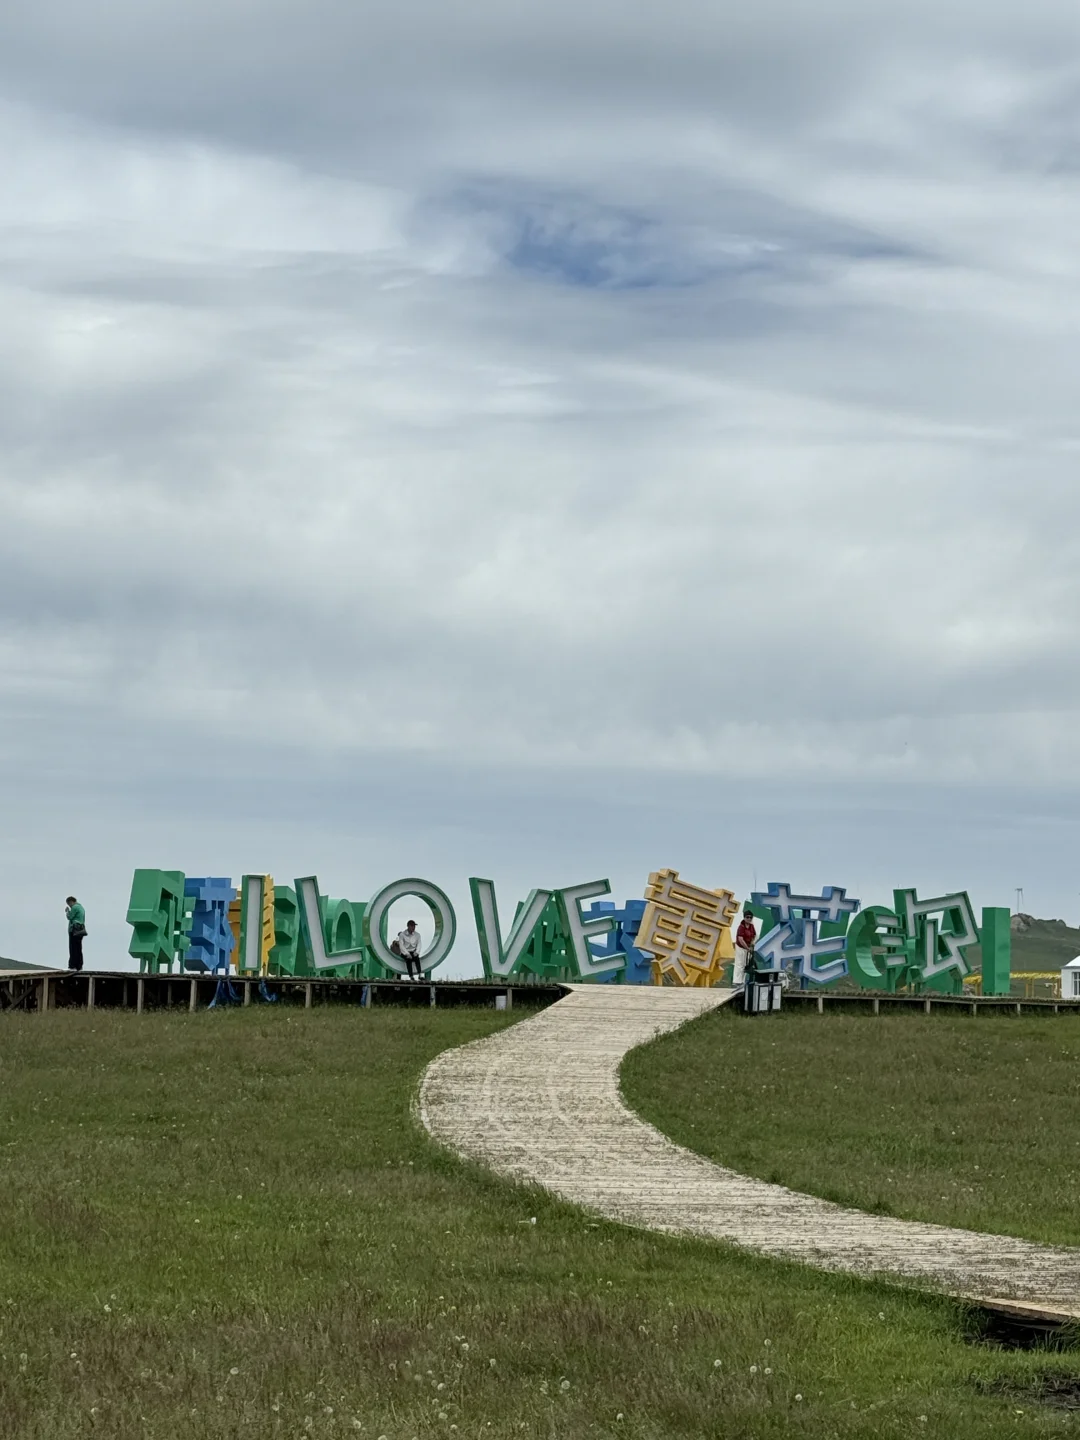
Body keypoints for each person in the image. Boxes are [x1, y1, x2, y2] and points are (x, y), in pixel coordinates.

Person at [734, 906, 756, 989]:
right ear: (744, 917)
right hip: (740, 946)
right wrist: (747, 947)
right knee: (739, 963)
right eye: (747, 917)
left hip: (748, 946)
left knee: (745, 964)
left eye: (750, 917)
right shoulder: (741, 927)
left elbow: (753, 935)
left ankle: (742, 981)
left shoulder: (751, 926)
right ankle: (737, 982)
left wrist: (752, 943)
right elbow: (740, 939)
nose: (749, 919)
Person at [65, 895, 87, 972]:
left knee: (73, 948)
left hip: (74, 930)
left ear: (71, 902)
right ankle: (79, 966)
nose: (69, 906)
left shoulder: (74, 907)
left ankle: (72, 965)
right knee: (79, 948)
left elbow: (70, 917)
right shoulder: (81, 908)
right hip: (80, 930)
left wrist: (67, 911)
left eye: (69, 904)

============================================================

Would you copy every line from the listing above that has the string "ankle" in it?

left ankle: (742, 981)
right ankle: (737, 982)
right ankle: (79, 966)
left ankle: (72, 965)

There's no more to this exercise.